How the Internet Helps to Combat Mental Health Stigma
The Internet is where I found my voice when it comes to my mental health struggles. Putting my words out into the void, as it were, has helped alleviate some of the weight on my mind over the years and connect with others who can relate to my struggles.
While in the offline world, I felt isolated, alone, and freakish; posting online showed me that I wasn’t any of those things, nor should I feel ashamed for my experiences. Whereas I once felt no one could understand my experiences with depression, anxiety, and excoriation (skin-picking) disorder, taking this step showed me differently. It’s helped to reduce stigma.

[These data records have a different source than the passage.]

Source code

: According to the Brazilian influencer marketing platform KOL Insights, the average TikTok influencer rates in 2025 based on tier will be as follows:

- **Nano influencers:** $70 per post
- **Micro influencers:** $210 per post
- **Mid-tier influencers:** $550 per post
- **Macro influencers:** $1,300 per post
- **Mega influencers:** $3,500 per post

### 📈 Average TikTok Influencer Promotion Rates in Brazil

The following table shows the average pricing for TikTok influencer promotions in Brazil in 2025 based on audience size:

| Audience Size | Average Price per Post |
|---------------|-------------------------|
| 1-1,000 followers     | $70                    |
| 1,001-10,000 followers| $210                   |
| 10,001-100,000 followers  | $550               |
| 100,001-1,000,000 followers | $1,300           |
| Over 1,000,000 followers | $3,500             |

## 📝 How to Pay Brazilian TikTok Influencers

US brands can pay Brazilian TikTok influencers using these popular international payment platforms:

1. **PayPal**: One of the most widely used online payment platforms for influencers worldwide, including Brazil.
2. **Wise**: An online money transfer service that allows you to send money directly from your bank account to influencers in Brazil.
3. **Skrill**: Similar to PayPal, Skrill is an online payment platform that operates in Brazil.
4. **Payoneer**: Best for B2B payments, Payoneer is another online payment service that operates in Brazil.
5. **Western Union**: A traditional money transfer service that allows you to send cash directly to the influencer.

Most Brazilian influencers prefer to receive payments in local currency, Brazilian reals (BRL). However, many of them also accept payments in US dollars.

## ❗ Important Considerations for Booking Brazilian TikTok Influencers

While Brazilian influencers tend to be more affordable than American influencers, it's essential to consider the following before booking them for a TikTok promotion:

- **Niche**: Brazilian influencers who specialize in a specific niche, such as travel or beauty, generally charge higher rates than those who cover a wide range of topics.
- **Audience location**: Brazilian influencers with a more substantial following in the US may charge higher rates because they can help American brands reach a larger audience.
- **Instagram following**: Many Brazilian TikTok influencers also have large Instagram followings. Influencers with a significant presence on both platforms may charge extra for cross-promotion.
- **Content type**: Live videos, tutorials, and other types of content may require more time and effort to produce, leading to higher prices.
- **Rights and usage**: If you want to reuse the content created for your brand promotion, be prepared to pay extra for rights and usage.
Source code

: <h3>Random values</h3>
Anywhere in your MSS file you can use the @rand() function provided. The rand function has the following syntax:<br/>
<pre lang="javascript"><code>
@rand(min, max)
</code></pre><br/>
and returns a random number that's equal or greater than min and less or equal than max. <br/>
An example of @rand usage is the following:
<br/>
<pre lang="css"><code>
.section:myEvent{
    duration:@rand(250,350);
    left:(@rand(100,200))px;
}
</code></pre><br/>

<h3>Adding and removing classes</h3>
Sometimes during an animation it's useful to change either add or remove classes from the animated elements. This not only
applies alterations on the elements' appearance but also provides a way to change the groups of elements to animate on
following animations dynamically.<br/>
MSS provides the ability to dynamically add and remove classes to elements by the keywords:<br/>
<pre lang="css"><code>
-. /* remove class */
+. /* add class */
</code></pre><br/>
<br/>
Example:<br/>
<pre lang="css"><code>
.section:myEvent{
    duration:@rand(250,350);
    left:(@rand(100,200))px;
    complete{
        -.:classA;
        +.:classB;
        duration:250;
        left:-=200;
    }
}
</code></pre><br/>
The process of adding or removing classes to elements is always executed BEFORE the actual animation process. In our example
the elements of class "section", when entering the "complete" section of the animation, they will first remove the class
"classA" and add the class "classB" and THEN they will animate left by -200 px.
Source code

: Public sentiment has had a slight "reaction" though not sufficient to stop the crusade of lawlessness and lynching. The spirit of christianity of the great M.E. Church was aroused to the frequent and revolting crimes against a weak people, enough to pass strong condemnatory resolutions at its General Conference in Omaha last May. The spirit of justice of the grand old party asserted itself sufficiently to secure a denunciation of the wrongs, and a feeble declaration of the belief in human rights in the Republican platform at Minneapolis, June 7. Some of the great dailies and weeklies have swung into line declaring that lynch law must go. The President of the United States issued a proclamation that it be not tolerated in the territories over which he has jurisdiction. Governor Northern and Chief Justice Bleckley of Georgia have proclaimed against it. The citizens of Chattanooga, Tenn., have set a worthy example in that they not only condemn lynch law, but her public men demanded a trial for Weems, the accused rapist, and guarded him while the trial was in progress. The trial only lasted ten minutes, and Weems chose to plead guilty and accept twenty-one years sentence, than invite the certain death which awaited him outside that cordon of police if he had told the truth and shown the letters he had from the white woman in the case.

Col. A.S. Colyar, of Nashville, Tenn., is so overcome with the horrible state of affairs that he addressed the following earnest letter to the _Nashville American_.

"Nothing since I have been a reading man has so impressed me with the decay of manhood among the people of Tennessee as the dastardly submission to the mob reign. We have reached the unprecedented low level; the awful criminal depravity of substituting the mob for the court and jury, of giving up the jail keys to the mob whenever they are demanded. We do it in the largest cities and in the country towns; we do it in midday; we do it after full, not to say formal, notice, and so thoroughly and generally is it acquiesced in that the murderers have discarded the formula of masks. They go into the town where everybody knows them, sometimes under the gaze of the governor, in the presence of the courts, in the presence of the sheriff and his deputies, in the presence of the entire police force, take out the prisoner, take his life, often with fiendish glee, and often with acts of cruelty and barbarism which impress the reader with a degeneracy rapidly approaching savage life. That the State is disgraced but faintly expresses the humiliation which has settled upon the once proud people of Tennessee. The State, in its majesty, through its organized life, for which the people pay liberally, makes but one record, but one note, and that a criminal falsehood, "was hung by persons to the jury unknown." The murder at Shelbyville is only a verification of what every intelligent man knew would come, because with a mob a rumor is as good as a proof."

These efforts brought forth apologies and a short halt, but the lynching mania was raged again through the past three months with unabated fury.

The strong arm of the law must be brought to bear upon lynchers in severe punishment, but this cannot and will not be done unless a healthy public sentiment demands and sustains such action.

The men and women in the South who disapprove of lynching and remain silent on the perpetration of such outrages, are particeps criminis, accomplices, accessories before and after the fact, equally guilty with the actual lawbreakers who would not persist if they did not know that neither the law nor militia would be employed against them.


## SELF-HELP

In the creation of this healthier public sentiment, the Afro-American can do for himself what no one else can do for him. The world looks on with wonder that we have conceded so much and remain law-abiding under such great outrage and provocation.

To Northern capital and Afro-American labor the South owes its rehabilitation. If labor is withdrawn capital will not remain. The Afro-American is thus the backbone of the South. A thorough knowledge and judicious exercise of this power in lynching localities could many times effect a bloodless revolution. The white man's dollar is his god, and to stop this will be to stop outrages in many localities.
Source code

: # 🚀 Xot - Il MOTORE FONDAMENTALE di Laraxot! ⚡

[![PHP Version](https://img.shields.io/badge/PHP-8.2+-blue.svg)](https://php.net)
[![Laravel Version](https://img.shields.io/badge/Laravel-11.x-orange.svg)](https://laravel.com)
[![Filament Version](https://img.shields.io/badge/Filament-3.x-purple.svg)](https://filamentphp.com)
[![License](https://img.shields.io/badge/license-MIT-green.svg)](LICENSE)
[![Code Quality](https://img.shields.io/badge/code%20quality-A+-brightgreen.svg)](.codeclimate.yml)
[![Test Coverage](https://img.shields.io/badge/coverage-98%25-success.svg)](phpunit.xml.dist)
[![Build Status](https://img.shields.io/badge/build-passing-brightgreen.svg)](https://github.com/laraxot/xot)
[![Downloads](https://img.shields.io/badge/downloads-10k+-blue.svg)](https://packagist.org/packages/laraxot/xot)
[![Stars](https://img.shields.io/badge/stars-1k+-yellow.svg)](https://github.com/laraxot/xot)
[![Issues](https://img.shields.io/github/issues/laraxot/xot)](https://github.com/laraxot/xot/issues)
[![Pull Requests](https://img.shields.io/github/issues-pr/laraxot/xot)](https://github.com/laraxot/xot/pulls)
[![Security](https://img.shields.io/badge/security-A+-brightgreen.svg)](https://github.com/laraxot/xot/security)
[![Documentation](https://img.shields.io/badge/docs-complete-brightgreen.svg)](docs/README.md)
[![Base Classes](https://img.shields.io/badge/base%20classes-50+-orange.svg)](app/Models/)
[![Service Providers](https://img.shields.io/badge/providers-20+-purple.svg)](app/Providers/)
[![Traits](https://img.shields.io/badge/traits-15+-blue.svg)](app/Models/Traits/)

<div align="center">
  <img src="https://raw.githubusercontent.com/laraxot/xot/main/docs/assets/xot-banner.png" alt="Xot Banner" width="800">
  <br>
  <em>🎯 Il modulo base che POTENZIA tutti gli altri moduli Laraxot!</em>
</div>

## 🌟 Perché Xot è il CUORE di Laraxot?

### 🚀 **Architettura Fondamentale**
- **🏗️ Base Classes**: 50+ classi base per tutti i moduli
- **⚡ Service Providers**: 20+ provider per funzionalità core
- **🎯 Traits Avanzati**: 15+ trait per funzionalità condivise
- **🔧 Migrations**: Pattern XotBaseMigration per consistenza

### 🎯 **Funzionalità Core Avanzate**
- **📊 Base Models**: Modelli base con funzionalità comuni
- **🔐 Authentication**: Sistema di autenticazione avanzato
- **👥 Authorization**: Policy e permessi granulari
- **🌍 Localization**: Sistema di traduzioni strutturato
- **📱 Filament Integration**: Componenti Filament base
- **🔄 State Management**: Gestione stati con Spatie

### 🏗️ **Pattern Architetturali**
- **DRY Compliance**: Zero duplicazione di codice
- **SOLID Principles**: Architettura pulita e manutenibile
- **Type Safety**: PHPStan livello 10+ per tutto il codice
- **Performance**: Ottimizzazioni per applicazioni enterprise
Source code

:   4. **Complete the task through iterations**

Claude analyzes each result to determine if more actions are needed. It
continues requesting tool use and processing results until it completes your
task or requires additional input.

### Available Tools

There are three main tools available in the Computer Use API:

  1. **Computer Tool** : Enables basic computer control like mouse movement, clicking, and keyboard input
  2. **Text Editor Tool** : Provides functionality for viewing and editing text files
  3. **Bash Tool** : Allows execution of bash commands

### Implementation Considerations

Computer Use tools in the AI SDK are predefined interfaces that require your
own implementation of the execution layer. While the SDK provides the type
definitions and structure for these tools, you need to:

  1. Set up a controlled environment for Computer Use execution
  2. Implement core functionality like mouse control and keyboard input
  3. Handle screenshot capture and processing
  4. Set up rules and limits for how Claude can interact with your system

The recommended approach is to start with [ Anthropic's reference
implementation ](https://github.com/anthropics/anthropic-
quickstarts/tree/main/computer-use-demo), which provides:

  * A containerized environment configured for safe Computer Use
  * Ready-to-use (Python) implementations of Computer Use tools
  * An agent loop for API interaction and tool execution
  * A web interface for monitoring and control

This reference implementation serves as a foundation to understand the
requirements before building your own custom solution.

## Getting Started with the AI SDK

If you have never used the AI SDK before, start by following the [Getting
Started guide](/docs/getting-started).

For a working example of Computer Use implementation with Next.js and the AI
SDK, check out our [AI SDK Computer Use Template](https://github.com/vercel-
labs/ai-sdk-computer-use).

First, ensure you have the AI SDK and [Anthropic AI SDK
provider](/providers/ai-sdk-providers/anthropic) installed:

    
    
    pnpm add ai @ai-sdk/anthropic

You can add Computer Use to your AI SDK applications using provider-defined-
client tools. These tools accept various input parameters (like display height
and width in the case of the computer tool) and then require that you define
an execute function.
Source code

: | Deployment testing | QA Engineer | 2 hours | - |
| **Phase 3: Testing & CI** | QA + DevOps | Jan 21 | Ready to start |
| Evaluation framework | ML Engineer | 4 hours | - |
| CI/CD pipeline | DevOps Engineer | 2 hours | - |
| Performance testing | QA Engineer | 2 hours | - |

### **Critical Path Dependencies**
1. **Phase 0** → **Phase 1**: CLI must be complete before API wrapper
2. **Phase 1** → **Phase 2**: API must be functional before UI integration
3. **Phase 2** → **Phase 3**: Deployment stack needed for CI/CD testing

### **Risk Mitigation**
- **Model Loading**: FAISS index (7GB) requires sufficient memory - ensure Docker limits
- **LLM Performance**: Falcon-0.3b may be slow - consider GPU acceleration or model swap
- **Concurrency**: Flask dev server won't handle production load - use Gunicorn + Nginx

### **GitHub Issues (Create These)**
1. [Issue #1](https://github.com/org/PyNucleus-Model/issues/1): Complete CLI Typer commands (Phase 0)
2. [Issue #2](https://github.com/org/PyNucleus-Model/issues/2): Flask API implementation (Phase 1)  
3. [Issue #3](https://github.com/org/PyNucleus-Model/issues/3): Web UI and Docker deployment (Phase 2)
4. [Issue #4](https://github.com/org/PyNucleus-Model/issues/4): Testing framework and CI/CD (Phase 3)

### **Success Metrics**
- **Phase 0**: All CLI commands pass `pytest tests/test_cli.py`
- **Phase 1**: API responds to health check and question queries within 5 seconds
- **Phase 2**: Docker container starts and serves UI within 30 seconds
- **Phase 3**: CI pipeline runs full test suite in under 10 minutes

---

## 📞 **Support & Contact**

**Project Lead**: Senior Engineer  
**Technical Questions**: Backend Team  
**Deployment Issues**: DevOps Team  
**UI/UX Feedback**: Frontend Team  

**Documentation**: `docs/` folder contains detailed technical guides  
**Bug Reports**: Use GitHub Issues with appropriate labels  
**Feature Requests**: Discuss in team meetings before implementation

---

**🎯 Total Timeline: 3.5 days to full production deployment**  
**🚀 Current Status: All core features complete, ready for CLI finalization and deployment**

The Internet provides a space to chip away at mental health stigma. It’s no longer just people within the mental health space or advocates being open about their struggles; it’s a wide range of people from all walks of life. Seeing people open up and feel okay about saying when they’re having a hard time with their mental health is incredible. I imagine that, like me, it alleviates some of the weight they feel. Then, it helps others who follow them or come across their posts see that this conversation is okay to have, too.
How the Internet Is Harmful and Reinforces Mental Health Stigma
Unfortunately, the Internet isn’t perfect in this area, and just as it provides space for honesty, openness, and safety in these conversations, it also presents opportunities to reinforce mental health stigma. Considering the vastness of the World Wide Web, this isn’t that much of a surprise, but it still sucks.
Today alone, I’ve seen people at each other’s virtual throats on social media over mental health conversations and using mental struggles as insults. I saw a post on Twitter that read, quite simply, "Morning" with a text image saying, "stop being depressed." As if things are that simple. As if depression is a choice that we all make for some reason.
That’s not even touching on the conversations over the past week or so about what seems to be a mental health crisis unfolding online for Ye (Kanye West). He has said he lives with bipolar disorder, and while there are folks expressing concern over how this may be impacting him, others are using it and his behaviors to laugh at and mock him.
So, Is the Internet Helpful or Harmful to Mental Health Conversations?
Realistically, it’s neither helpful nor harmful. The Internet is a thing. It's a conduit if you will. It’s not inherently good or bad. It’s reliant on how we use it.
It gives us space to have these conversations, but it’s up to us to steer them. What this comes down to, then, is two main things:
- How we initiate conversations about mental health
- How we react to conversations or situations concerning mental health
If we want to continue to make positive strides in mental health conversations—creating compassion and understanding while reducing stigma—we need to be the ones to make that happen. Even if it’s just in your little corner of the Internet, how you contribute matters.
APA Reference
Barton, L.
(2022, February 21). The Internet and Combatting Mental Health Stigma, HealthyPlace. Retrieved
on 2024, November 14 from https://www.healthyplace.com/blogs/survivingmentalhealthstigma/2022/2/the-internet-and-combatting-mental-health-stigma
Author: Laura A. Barton
Yahoo to finding your voice! This is a key point: "The Internet provides a space to chip away at mental health stigma. It’s no longer just people within the mental health space or advocates being open about their struggles; it’s a wide range of people from all walks of life." -- it's also one that I agree with and I am so happy to see how this evolution has been unfolding.
Thanks, Lizanne! Me too. While I don't wish struggles on anyone, it's great to see that people feel comfortable talking about them if they do happen.